Hier der direkte Link auf die Abstimmung im Nationalrat auf politnetz.ch
Nun hat der Ständerat mit einer Mehrheit von 27 gegen 17 Stimmen diesen Vorstoss wieder rückgängig gemacht. Dabei schienen in der Debatte laut NZZ Wortmeldungen gefallen zu sein, wie zum Beispiel man wolle keinen „Richterstaat“ einrichten, die „Gewaltentrennung “ sei genügend austariert. Ich wähnte mich im falschen Film, als ich diesen Artikel las. Da im Ständerat nach wie vor kein elektronischen Abstimmungssystem existiert, mit welcher die sogenannte „Dunkelkammer“ ausgeleuchtet werden kann, kann man nur vermuten, welche „liberalen“ CVP und FDP-PolitikerInnen sich gegen eine Stärkung des Rechtsstaats entschieden haben (einen interessanten Beitrag zur aufgeflammten Transparenz-Debatte über das Stimmverhalten des Ständerats gibt es übrigens auf dem Blog von SoMePolis zu lesen: http://somepolis.ch/2012/06/offentliche-abstimmungsergebnisse-im-standerat/)
Der Ständerat, dem Chambre de Réflexion, in welchem Staatsräson und Besonnenheit hochgeschrieben und Parteipolitik hinten angestellt wird, hätte ich in dieser bedeutenden Frage mehr Mut zugetraut. Zumal es sich bei diesem Vorstoss gar nicht um eine wirkliche Verfassungsgerichtsbarkeit gehandelt hätte: Mit dem Vorstoss würde kein Richterobrigkeit geschaffen werden, die politisch über demokratisch gefällte Entscheidungen richten und diese korrigieren würde. Sondern der Vorstoss wäre lediglich ein präventiver Filter, der die Bundesparlamentarier und Parteien dazu anhalten würde, nicht gegen die Verfassung zu politisieren und keine völkerrechtswidrige Initiative zu lancieren. Die Entscheidungen des Souveräns hätten nach wie vor Vorrang, das Bundegericht hätte ja nur im Streitfall (also bei Klage vor Gericht) etwas zu melden…
Natürlich ist damit angesichts der Modi und der bekannten Langsamkeit des Schweizerischen Gesetzgebungsprozess noch nichts definitiv entschieden. Die Vorlage wird wieder zurückgewiesen an den Nationalrat. Dieser- so hoffe ich- soll bei einem zweiten Anlauf an dieser „Verfassungsgerichtsbarkeit light“-Version bitte festhalten.
Update: Just am selben wie Tag wie der Veröffentlichung dieses Blogartikels hat der Ständerat – es grenzt fast an Ironie- eine kleine Sensation beschlossen und scheint sich zumindest in einer Sache demokratiepolitisch vorwärts bewegen zu wollen. Mit 22 gegen 21 Stimmen beschloss die kleine Kammer die elektronische Stimmabgabe (Initiative des Glarner Ständerats This Jenny) und damit seinen Ruf als ominöse Dunkelkammer abzustreifen. Bald erhalten wir mehr also endlich mehr Transparenz darüber, was mit unserer politischen Stimme im „Stöckli“ genau passiert.
Den Artikel in der aktuellen WOZ gelesen, warum Paul Rechsteiner ebenfalls Nein gestimmt hat? Das könnte dir ev. noch einen anderen Blickwinkel aufzeigen.
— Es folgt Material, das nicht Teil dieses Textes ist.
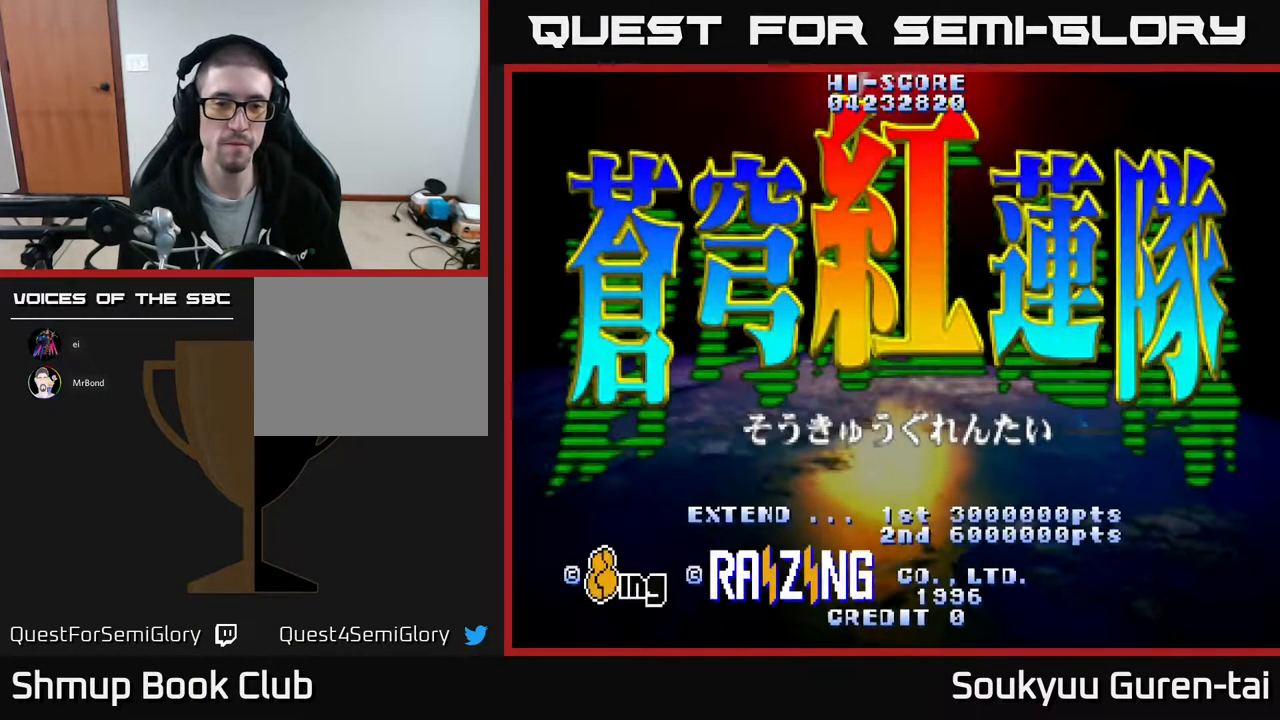
{"buttons": ["START"], "events": [[17, "X", "down"], [100, "X", "up"], [117, "A", "up"], [317, "SELECT", "down"], [400, "SELECT", "up"], [467, "START", "down"]]}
Ich bestreite nicht, dass auch linke Ständeräte und Gewerkschafter wie Paul Rechsteiner dagegen sind oder sein könnten. Ich kann mich an den besagten Artikel auch gut erinnern.
In unserer Verfassung sind keine besonderen sozialen Rechte einklagbar (ausser Not-und Sozialhilfe). Die Schweiz hat auch die Europäische Sozialcharta nie ratifiziert. Deswegen hat der St.Galler Ständerat auch kein Interesse daran,
die Verfassung über die Bundeserlasse zu stellen. Seiner Erfahrung nach haben gewerkschaftliche Forderungen allgemein einen schweren Stand vor Bundesgericht.
Die in der Verfassung geregelten „Minimalstandards“ reichen meiner Meinung nach vollends. Das Bundesgericht soll sich auf verbriefte Grundrechte und Freiheiten berufen können.